22 de setembro de 2011 | 11h25

A ordem é clara: reduzir a exposição ao risco. Isso significa que os investidores internacionais estão se desfazendo de ativos emergentes, numa onda de reprecificação motivada pelos temores de recessão global. No ambiente instável gerado pelas dificuldades na Europa e nos Estados Unidos, fica difícil enxergar saída no curto prazo. O Federal Reserve não conseguiu resgatar a confiança dos mercados ao partir para a chamada “Operação Twist” e usar US$ 400 bilhões para alongar o perfil de sua carteira de títulos.

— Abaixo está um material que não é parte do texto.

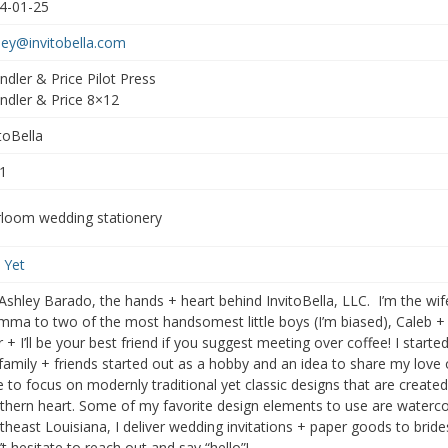
4-01-25
ley@invitobella.com
ndler & Price Pilot Press
ndler & Price 8×12
toBella
1
rloom wedding stationery
 Yet
 Ashley Barado, the hands + heart behind InvitoBella, LLC. I’m the wif
ma to two of the most handsomest little boys (I’m biased), Caleb + 
r + I’ll be your best friend if you suggest meeting over coffee! I start
 family + friends started out as a hobby and an idea to share my love
ke to focus on modernly traditional yet classic designs that are create
thern heart. Some of my favorite design elements to use are waterco
theast Louisiana, I deliver wedding invitations + paper goods to bride
t hesitate to reach out and say “hello”!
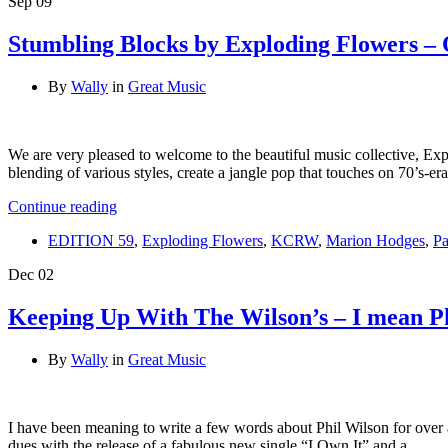
Sep
09
Stumbling Blocks by Exploding Flowers –
By
Wally
in
Great Music
We are very pleased to welcome to the beautiful music collective, Ex
blending of various styles, create a jangle pop that touches on 70’s-
Continue reading
EDITION 59
,
Exploding Flowers
,
KCRW
,
Marion Hodges
,
Pa
Dec
02
Keeping Up With The Wilson’s – I mean P
By
Wally
in
Great Music
I have been meaning to write a few words about Phil Wilson for over 
dues with the release of a fabulous new single “I Own It” and a …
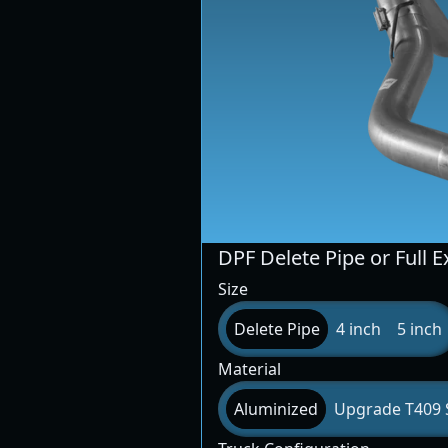
DPF Delete Pipe or Full 
Size
Delete Pipe
4 inch
5 inch
Material
Aluminized
Upgrade T409 S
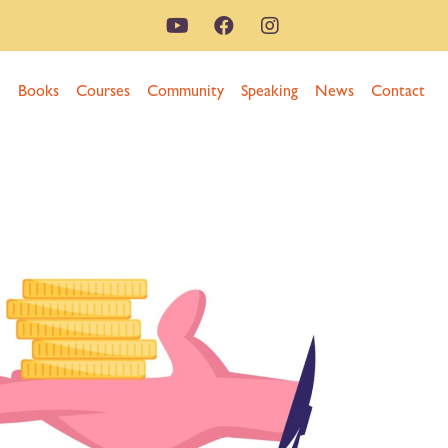
n
Books
Courses
Community
Speaking
News
Contact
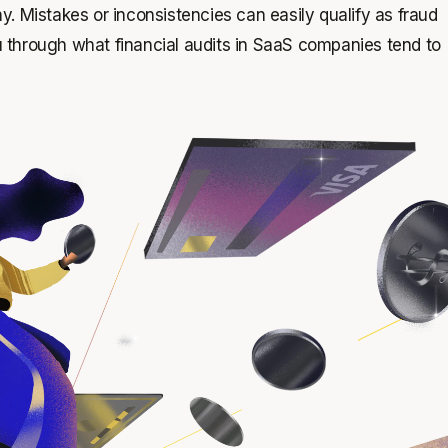
. Mistakes or inconsistencies can easily qualify as fraud
 through what financial audits in SaaS companies tend to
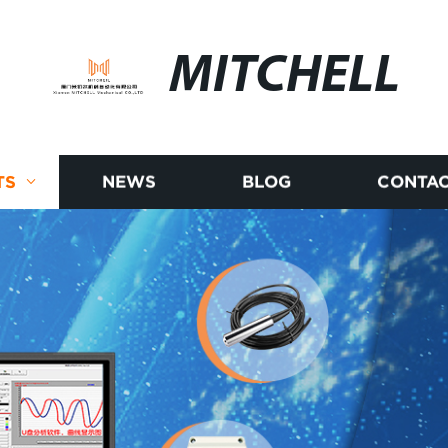
MITCHELL
TS
NEWS
BLOG
CONTAC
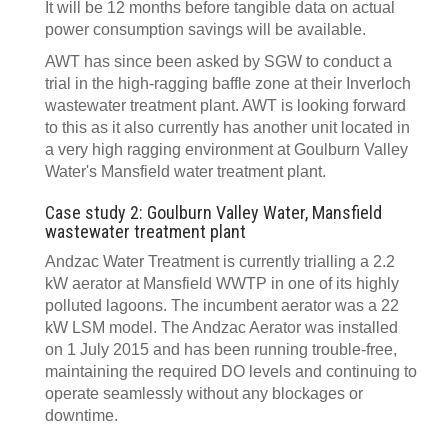
It will be 12 months before tangible data on actual
power consumption savings will be available.
AWT has since been asked by SGW to conduct a
trial in the high-ragging baffle zone at their Inverloch
wastewater treatment plant. AWT is looking forward
to this as it also currently has another unit located in
a very high ragging environment at Goulburn Valley
Water's Mansfield water treatment plant.
Case study 2: Goulburn Valley Water, Mansfield
wastewater treatment plant
Andzac Water Treatment is currently trialling a 2.2
kW aerator at Mansfield WWTP in one of its highly
polluted lagoons. The incumbent aerator was a 22
kW LSM model. The Andzac Aerator was installed
on 1 July 2015 and has been running trouble-free,
maintaining the required DO levels and continuing to
operate seamlessly without any blockages or
downtime.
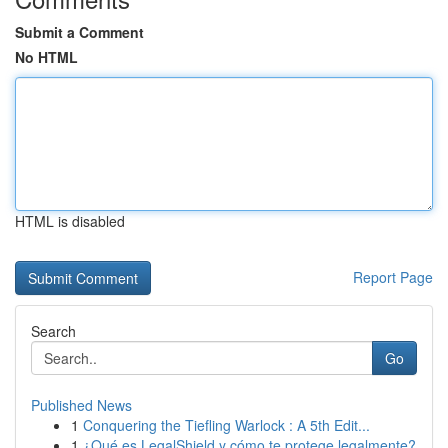
Submit a Comment
No HTML
HTML is disabled
Report Page
Search
Go
Published News
1
Conquering the Tiefling Warlock : A 5th Edit...
1
¿Qué es LegalShield y cómo te protege legalmente?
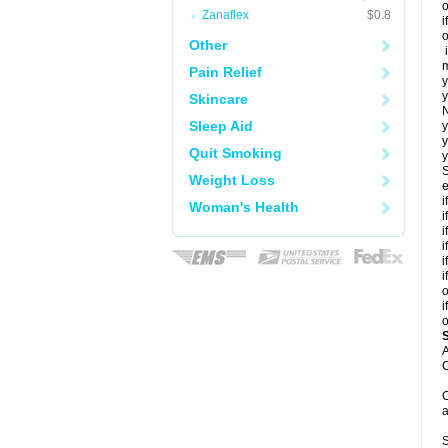
o
Zanaflex
$0.8
i
o
Other
i
m
Pain Relief
y
y
Skincare
N
Sleep Aid
y
y
Quit Smoking
y
S
Weight Loss
e
i
Woman's Health
i
i
i
i
i
o
i
o
A
C
C
a
S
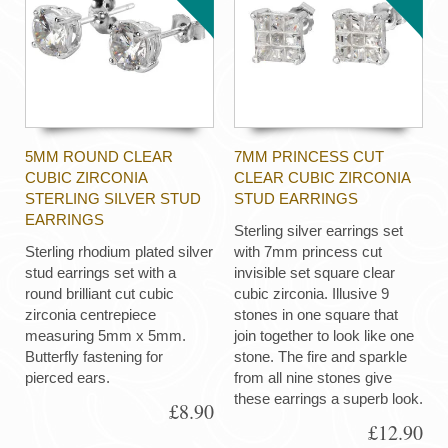
5MM ROUND CLEAR
7MM PRINCESS CUT
CUBIC ZIRCONIA
CLEAR CUBIC ZIRCONIA
STERLING SILVER STUD
STUD EARRINGS
EARRINGS
Sterling silver earrings set
Sterling rhodium plated silver
with 7mm princess cut
stud earrings set with a
invisible set square clear
round brilliant cut cubic
cubic zirconia. Illusive 9
zirconia centrepiece
stones in one square that
measuring 5mm x 5mm.
join together to look like one
Butterfly fastening for
stone. The fire and sparkle
pierced ears.
from all nine stones give
these earrings a superb look.
£8.90
£12.90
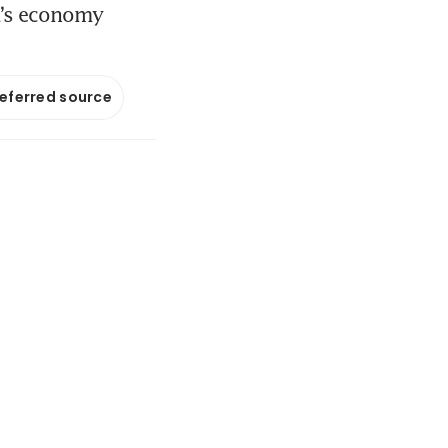
a’s economy
referred source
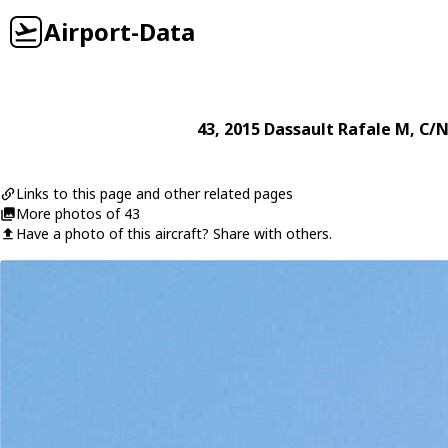
Airport-Data
43
, 2015
Dassault
Rafale M
, C/N
Links to this page and other related pages
More photos of 43
Have a photo of this aircraft? Share with others.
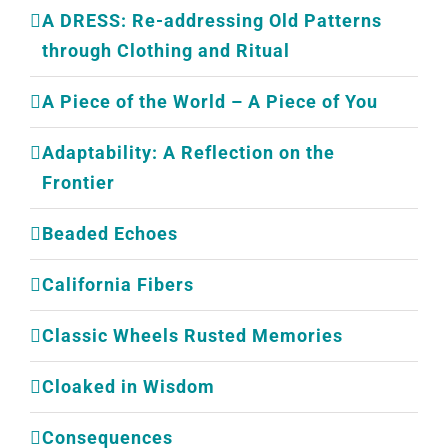
A DRESS: Re-addressing Old Patterns
through Clothing and Ritual
A Piece of the World – A Piece of You
Adaptability: A Reflection on the
Frontier
Beaded Echoes
California Fibers
Classic Wheels Rusted Memories
Cloaked in Wisdom
Consequences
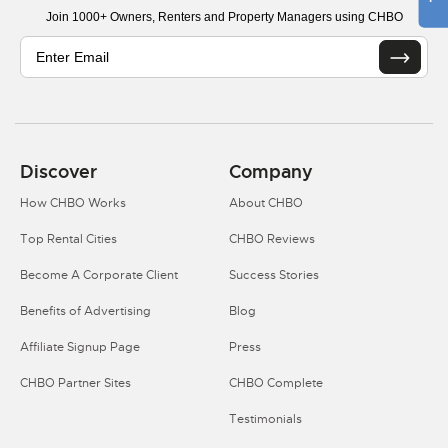
Join 1000+ Owners, Renters and Property Managers using CHBO
Discover
Company
How CHBO Works
About CHBO
Top Rental Cities
CHBO Reviews
Become A Corporate Client
Success Stories
Benefits of Advertising
Blog
Affiliate Signup Page
Press
CHBO Partner Sites
CHBO Complete
Testimonials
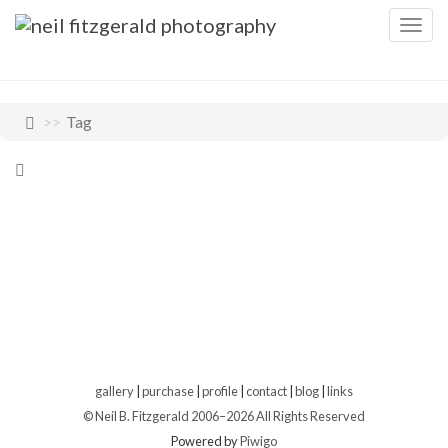
Togg
navig
Tag
gallery
|
purchase
|
profile
|
contact
|
blog
|
links
© Neil B. Fitzgerald 2006–
2026 All Rights Reserved
Powered by
Piwigo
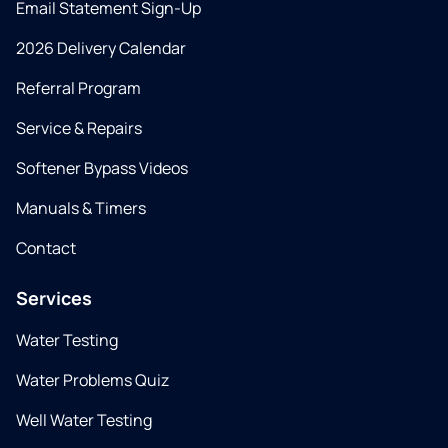
Email Statement Sign-Up
2026 Delivery Calendar
Referral Program
Service & Repairs
Softener Bypass Videos
Manuals & Timers
Contact
Services
Water Testing
Water Problems Quiz
Well Water Testing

 Ao contrário: a percepção negativa do BC dos Estados Unidos sobre a economia trouxe mais receios. As bolsas europeias caem forte nesta manhã, com perdas de quase 4%. As commodities também enfrentam uma pesada rajada de vendas, incluindo o petróleo e os metais. Somente o dólar se favorece em relação ao euro, à libra e às moedas emergentes – a onda de desvalorização não é exclusividade do real, tanto que o BC da Coreia está intervindo para estancar o declínio do won. “Os investidores estão reduzindo a posição vendida em dólar, enquanto os ativos de risco continuam sendo liquidados”, diz Lee Hardman, estrategista do Bank of Tokyo-Mitsubishi.

A reação dos mercados não deixa dúvidas: a iniciativa do Fed é considera insuficiente para reativar a combalida economia norte-americana. Na avaliação de Julia Coronado, analista do BNP Paribas, a ação do BC norte-americano não tem conseguido eliminar os temores sobre o cenário global. “Os investidores podem sair dos Treasuries e ir para posições em cash se perceberem que o Fed e outras autoridades monetárias não mostram vontade ou ferramentas para ajudar a economia.”

De qualquer forma, os bancos centrais estão se movendo para posturas mais acomodatícias. Está presente a percepção de que o Fed terá de ampliar o arsenal. Enquanto isso, o Banco da Inglaterra flerta cada vez mais com uma nova rodada de alívio quantitativo, o QE2, e o Banco Central Europeu segue comprando títulos da Itália. O Barclays Capital já estima que o BCE partirá para o corte de juros agora em outubro. Além da situação extremamente delicada da Grécia e da zona do euro, o maior risco do momento é de uma nova recessão global.

Na China, a atividade industrial desacelerou, como mostra o índice preliminar dos gerentes de compras medido pelo HSBC, que caiu para 49,4 em setembro, de 49,9 em agosto. E para quem espera por salvação, o melhor evento do dia fica com a reunião dos Brics (Brasil, Rússia, Índia, China e África do Sul), em Washington. Quem sabe saia daí alguma proposta para ajudar a Europa.